** ACTIVITY **
Among the records below, how many lines contain the word "brown"? The answer is a single number.

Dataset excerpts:
^^^^^^^^
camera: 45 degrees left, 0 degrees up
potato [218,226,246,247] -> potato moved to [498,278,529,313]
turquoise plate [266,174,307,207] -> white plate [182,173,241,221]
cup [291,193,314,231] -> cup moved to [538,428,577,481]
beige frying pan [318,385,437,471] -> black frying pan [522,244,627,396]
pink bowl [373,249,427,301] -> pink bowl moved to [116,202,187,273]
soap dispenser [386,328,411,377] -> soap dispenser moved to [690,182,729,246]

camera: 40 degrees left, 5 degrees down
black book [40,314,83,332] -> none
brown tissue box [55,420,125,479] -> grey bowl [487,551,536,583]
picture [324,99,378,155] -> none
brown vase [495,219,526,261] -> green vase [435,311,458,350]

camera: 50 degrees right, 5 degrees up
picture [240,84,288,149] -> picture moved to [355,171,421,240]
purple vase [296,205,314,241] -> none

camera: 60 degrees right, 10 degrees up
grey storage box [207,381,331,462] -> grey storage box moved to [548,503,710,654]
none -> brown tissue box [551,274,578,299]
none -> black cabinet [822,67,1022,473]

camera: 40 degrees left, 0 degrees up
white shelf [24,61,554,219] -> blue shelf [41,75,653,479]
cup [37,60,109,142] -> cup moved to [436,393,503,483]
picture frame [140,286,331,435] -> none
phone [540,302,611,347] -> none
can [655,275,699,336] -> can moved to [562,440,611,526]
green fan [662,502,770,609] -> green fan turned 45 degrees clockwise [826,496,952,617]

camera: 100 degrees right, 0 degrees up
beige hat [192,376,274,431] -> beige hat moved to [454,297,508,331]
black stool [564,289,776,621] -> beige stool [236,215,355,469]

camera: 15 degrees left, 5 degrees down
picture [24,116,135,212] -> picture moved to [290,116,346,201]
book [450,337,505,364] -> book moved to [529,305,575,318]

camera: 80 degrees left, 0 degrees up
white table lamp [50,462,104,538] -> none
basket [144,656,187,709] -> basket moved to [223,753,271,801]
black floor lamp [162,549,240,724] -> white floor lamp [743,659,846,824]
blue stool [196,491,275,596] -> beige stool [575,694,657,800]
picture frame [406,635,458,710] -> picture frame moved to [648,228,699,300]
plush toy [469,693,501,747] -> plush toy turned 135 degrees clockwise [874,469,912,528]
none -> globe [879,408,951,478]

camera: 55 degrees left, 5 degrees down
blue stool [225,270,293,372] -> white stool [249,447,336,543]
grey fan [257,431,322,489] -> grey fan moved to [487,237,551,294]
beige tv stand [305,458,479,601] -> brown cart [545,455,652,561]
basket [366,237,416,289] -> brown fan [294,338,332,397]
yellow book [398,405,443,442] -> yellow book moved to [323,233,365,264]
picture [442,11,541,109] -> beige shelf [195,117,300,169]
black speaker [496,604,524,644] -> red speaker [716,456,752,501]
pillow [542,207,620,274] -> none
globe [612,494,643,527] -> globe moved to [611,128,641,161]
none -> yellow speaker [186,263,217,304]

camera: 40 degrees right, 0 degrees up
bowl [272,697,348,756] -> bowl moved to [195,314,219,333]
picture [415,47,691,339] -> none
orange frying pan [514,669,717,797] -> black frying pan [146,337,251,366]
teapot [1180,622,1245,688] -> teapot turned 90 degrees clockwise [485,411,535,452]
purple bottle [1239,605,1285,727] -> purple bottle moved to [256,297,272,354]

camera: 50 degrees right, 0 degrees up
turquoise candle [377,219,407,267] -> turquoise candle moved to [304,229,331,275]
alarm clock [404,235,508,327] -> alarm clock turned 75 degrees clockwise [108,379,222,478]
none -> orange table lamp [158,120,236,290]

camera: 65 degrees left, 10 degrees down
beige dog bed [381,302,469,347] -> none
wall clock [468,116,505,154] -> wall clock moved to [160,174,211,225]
^^^^^^^^
** EXERCISE ANSWER **
5